WHAT THE TASK ASKS: Can you reproduce word for word everything in the records below, from the line containing "Nhắn tin cho người này" down to the line containing "Netizen Đức Chia Sẻ: Điều Kỳ", with both of those lines included?

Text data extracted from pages
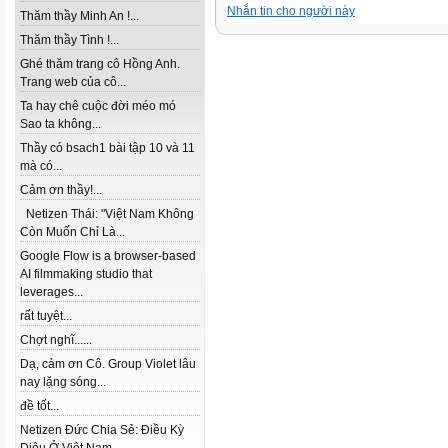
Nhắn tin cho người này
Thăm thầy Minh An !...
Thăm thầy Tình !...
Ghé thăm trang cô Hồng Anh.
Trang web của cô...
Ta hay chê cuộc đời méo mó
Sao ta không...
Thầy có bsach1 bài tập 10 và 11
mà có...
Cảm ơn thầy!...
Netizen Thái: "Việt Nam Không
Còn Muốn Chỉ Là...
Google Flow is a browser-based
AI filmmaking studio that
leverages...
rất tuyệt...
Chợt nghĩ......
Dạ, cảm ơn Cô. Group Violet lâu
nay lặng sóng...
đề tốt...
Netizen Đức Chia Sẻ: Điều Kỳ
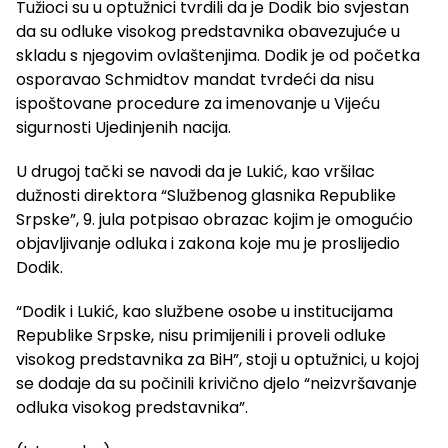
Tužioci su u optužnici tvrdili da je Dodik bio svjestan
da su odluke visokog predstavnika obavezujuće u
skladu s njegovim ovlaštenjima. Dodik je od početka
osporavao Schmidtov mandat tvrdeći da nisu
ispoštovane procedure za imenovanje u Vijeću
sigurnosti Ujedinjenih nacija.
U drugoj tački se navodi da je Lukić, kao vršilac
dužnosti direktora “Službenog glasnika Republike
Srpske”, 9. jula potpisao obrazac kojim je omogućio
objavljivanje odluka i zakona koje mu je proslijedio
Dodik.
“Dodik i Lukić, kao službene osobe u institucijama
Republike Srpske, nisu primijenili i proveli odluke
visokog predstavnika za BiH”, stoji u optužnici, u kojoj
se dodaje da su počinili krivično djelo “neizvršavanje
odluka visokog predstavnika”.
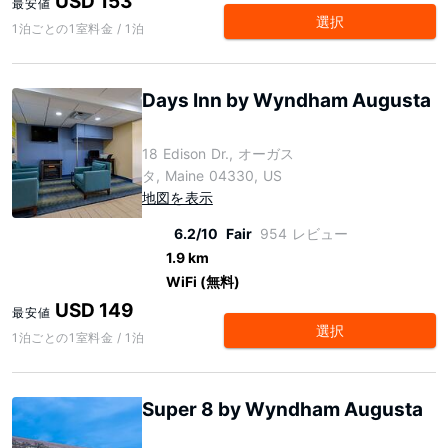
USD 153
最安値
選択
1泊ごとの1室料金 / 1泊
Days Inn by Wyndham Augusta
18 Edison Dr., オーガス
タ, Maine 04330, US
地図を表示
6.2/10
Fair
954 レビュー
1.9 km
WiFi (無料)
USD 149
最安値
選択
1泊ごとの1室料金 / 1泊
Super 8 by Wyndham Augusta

...

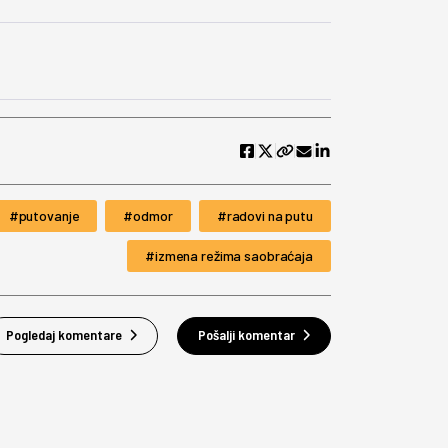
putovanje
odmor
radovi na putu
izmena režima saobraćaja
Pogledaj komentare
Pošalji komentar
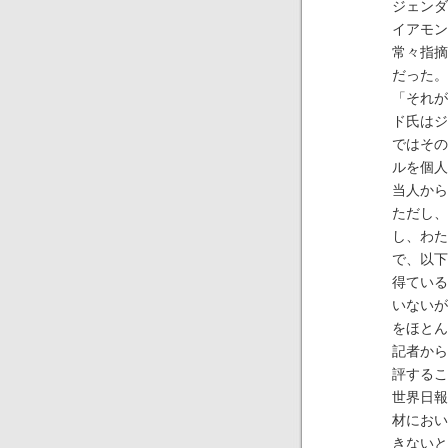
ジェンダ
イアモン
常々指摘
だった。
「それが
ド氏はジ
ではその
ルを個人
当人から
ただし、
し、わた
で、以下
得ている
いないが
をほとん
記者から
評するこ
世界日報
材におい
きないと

RESPONSE BOX:
Nhắn tin cho người này
Thăm thầy Minh An !...
Thăm thầy Tình !...
Ghé thăm trang cô Hồng Anh.
Trang web của cô...
Ta hay chê cuộc đời méo mó
Sao ta không...
Thầy có bsach1 bài tập 10 và 11
mà có...
Cảm ơn thầy!...
Netizen Thái: "Việt Nam Không
Còn Muốn Chỉ Là...
Google Flow is a browser-based
AI filmmaking studio that
leverages...
rất tuyệt...
Chợt nghĩ......
Dạ, cảm ơn Cô. Group Violet lâu
nay lặng sóng...
đề tốt...
Netizen Đức Chia Sẻ: Điều Kỳ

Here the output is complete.